Pendant que les Rohillas et les Dourranies achevaient les blessés et massacraient de sang-froid les prisonniers, le Mogol Shoudja-oul-Dowlah, ancien allié des Mahrattes, donnait aux autres musulmans de nobles exemples d’humanité. Non-seulement il respectait la vie et les personnes de ceux que le sort de la guerre avait livrés entre ses mains, mais il plaçait autour d’eux des troupes choisies pour les défendre contre la férocité des Afghans. Le lendemain de la bataille, il achetait, au prix de 2,000 roupies, le cadavre de l’infortuné Viçwanâth-Rao dans l’intention de l’arracher à la fureur des Dourranies, et découvrant parmi les blessés Ibrahim-Khan-Gardi, — celui-là même qui avait presque anéanti l’une des trois divisions de l’armée musulmane, — il fit soigner ses blessures et le cacha avec sollicitude. Cependant les Rohillas et les Dourranies, excités par le carnage, demandaient à grands cris qu’on leur livrât le cadavre de Viçwanâth-Rao pour l’insulter, et la personne d’Ibrahim pour le torturer. Entourant la tente de leur sultan Ahmed-Shah, les Afghans réclamaient tumultueusement le corps du roi des infidèles, afin de le bourrer de paille et de l’emmener comme un trophée à Caboul. Quant à Ibrahim-Khan, cette soldatesque indisciplinée lui reprochait d’avoir porté les armes contre les vrais croyans.
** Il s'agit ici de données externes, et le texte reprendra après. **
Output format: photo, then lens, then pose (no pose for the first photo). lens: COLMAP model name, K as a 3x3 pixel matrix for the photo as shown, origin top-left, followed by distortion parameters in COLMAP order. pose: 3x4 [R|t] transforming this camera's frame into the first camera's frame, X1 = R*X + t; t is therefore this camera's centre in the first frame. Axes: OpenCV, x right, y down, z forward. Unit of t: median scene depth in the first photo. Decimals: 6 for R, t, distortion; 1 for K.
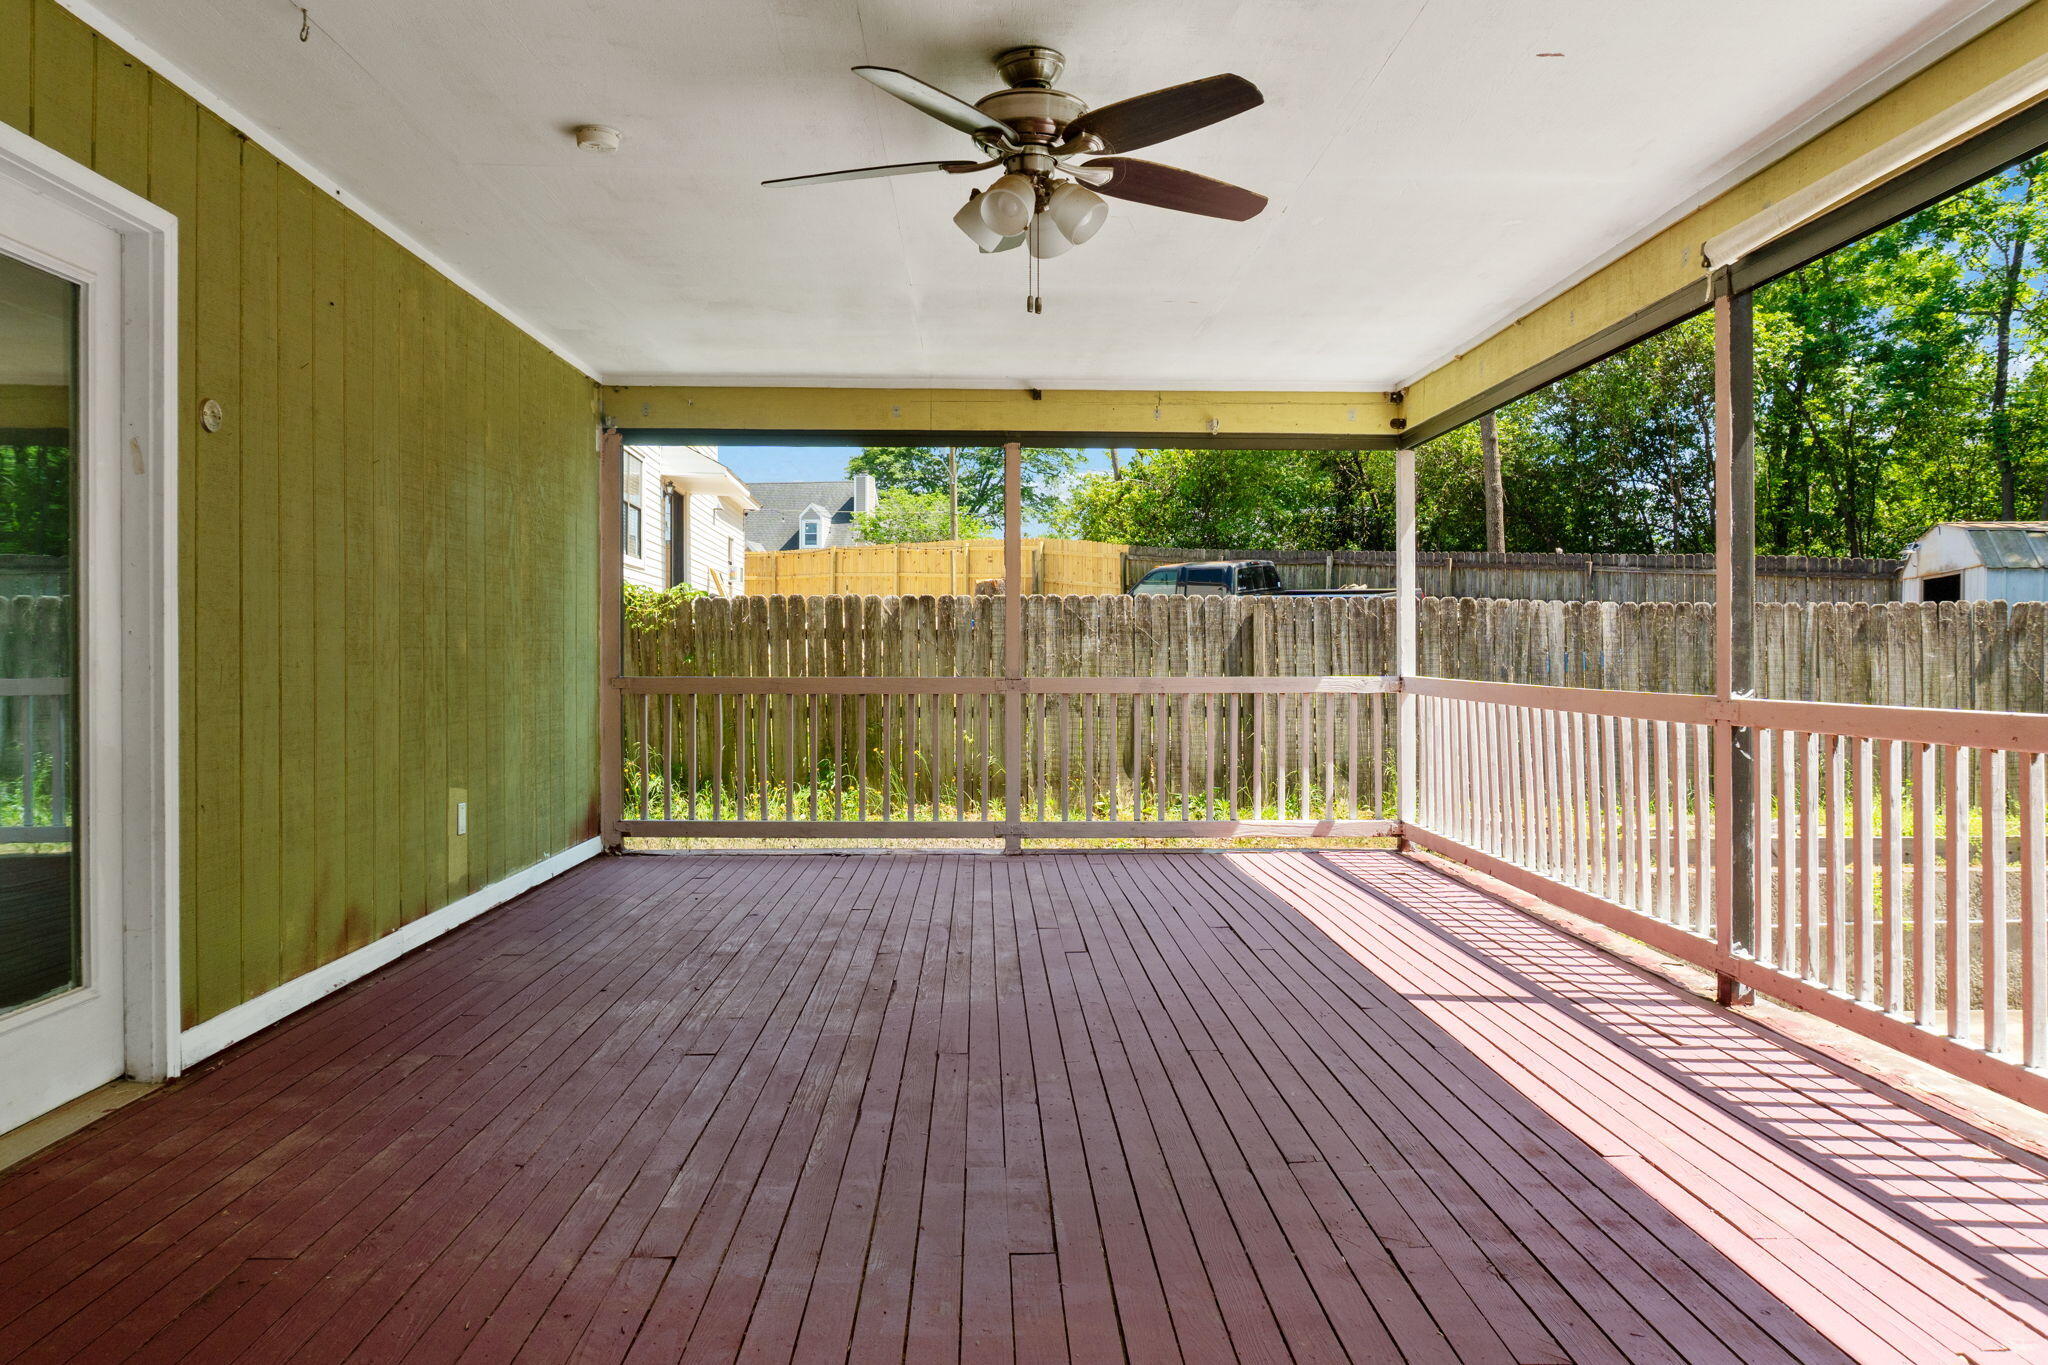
lens RADIAL K [[1387.4, 0, 1025.2], [0, 1387.4, 673.9], [0, 0, 1]] dist [-0.008477, -0.002514]
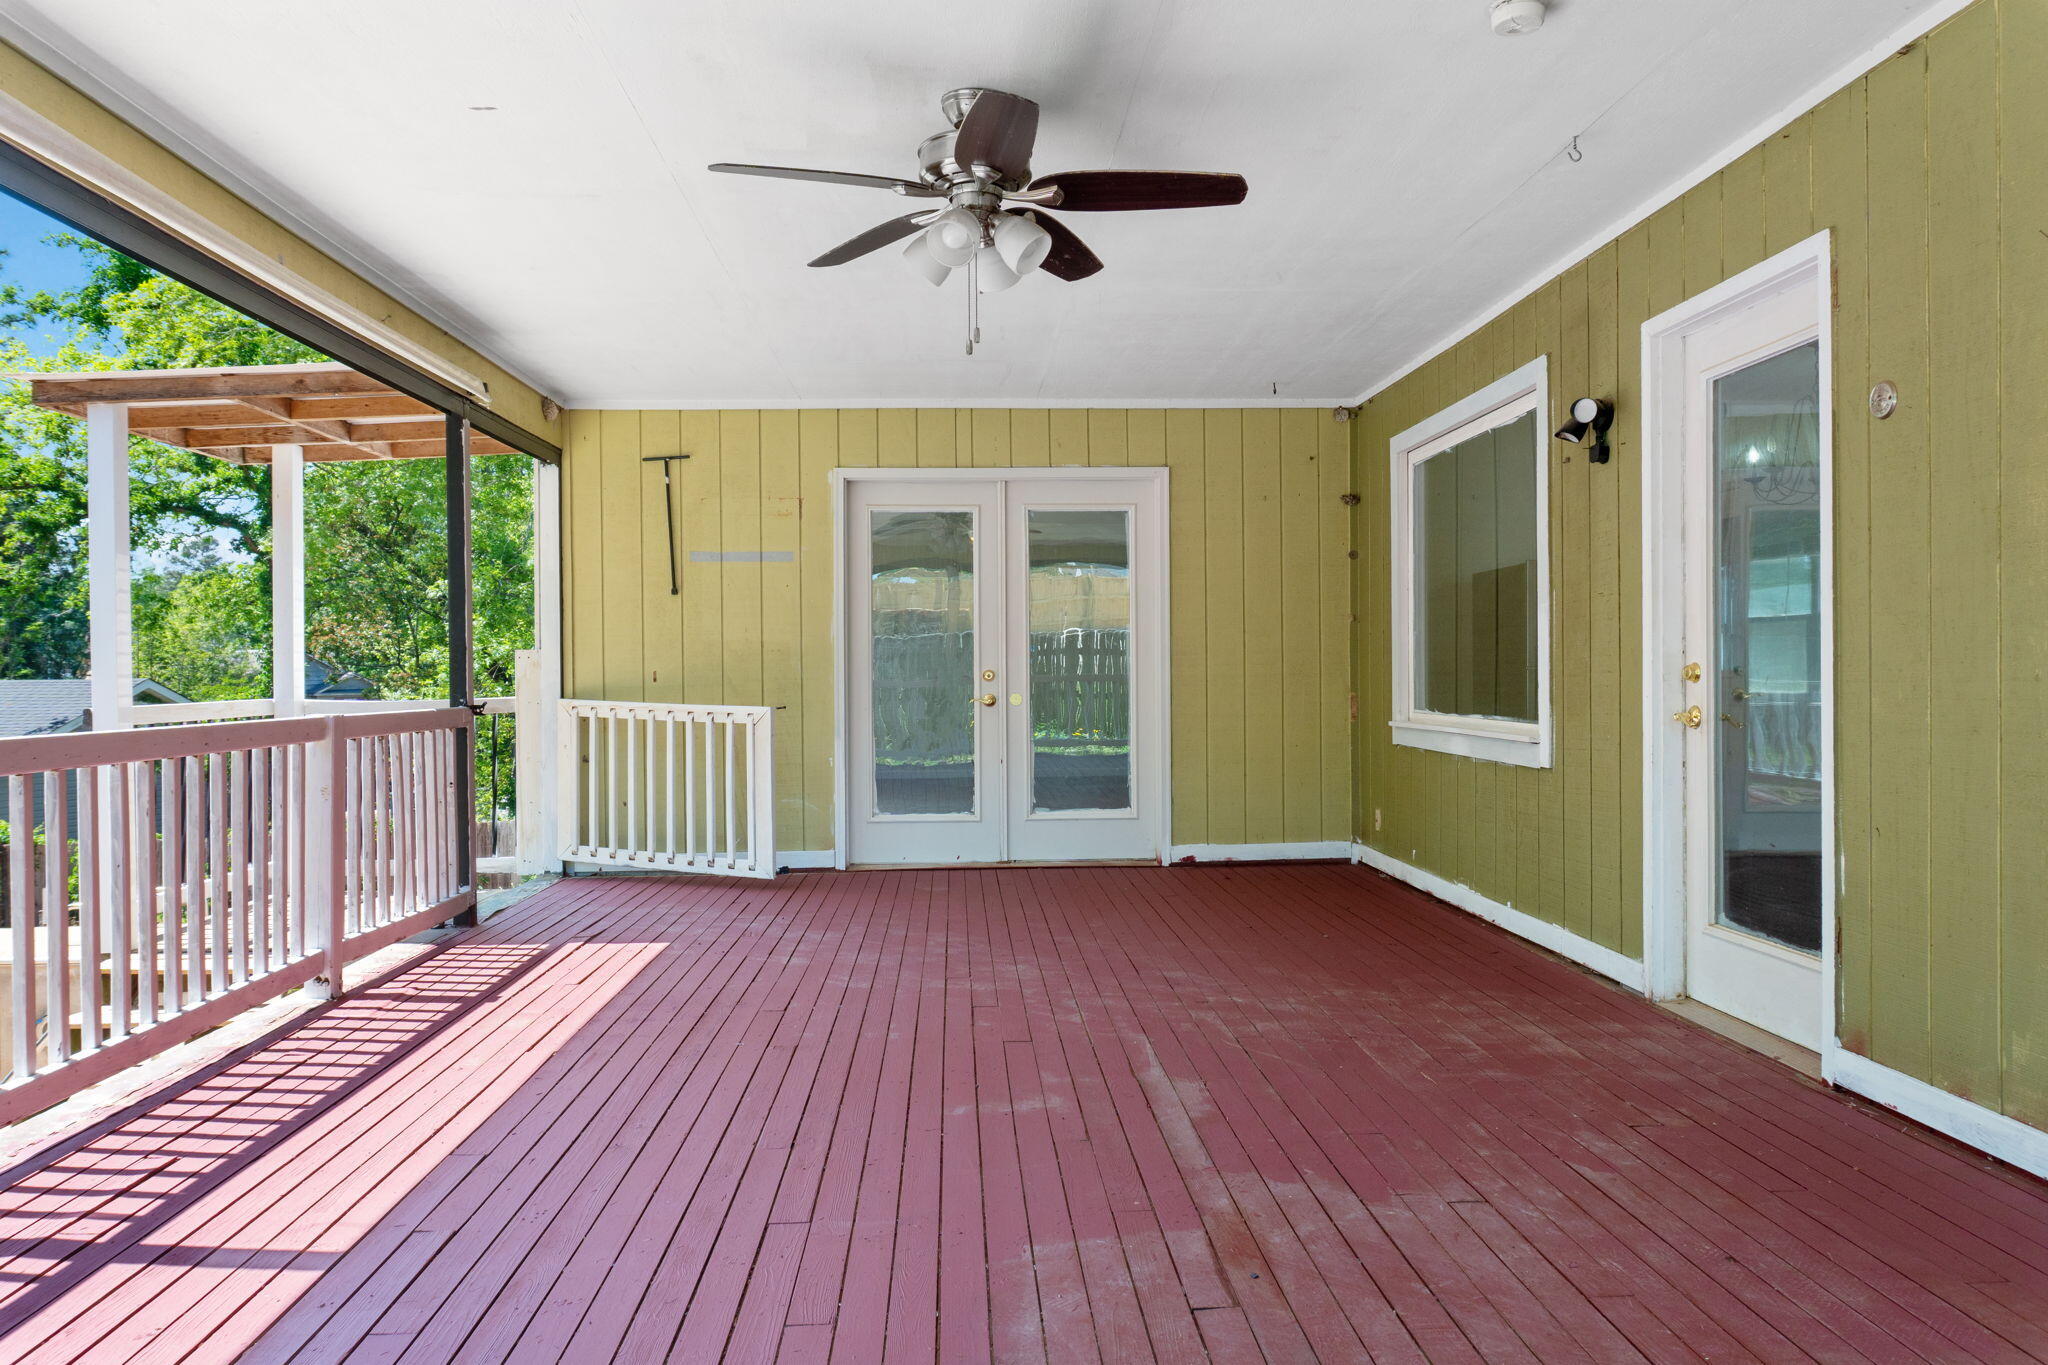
lens RADIAL K [[1387.4, 0, 1025.8], [0, 1387.4, 675.5], [0, 0, 1]] dist [-0.008477, -0.002514]
pose [[-0.999813, 0.007797, -0.017678, -0.012609], [0.007527, 0.999855, 0.015281, -0.026506], [0.017795, 0.015145, -0.999727, 2.012889]]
Ahmed-Shah, toujours calme et maître de lui, prêtait l’oreille à ces murmures et ne répondait rien. À la fin néanmoins il ordonna à Shoudja-oul-Dowlah de lui remettre le prisonnier, qui fut bientôt confié à la garde du grand-vizir, son ennemi personnel. En vain le généreux Mogol mit l’épée à la main pour défendre le captif blessé, dont il voulait à tout prix sauver les jours. Ibrahim-Khan périt bientôt victime de la perfidie du grand-vizir. Après avoir juré de le traiter avec égard, ce cruel Afghan le fit mourir en versant du poison dans ses plaies. Enfin, comme les belles actions méritent toujours d’être rapportées, surtout quand elles sont accomplies dans un pays et à une époque où l’on en voit de trop rares exemples, ajoutons que Shoudja-oul-Dowlah prit la peine de faire laver les corps des Mahrattes abandonnés sur le champ de bataille, cherchant au milieu de ces amas de cadavres ceux qui respiraient encore[1].

  1. Ce qui rend la généreuse conduite du nabab (on nommait ainsi dans le camp Shoudja-oul-Dowlah) plus méritoire, c’est qu’il était alors en guerre avec les Mahrattes. Un autre personnage, allié de ces derniers, mais qui les avait abandonnés durant la campagne, Souradj-Mal de Bharatpour, se montra aussi compatissant envers les vaincus. L’une des femmes de Seda-Sheo, échappée au massacre, s’étant réfugiée vers lui, il la traita avec beaucoup de respect, lui fournit des vêtemens, de l’argent et un palanquin, et la fit escorter jusqu’à la frontière de ses petits états, d’où elle put arriver saine et sauve dans le Dekkan.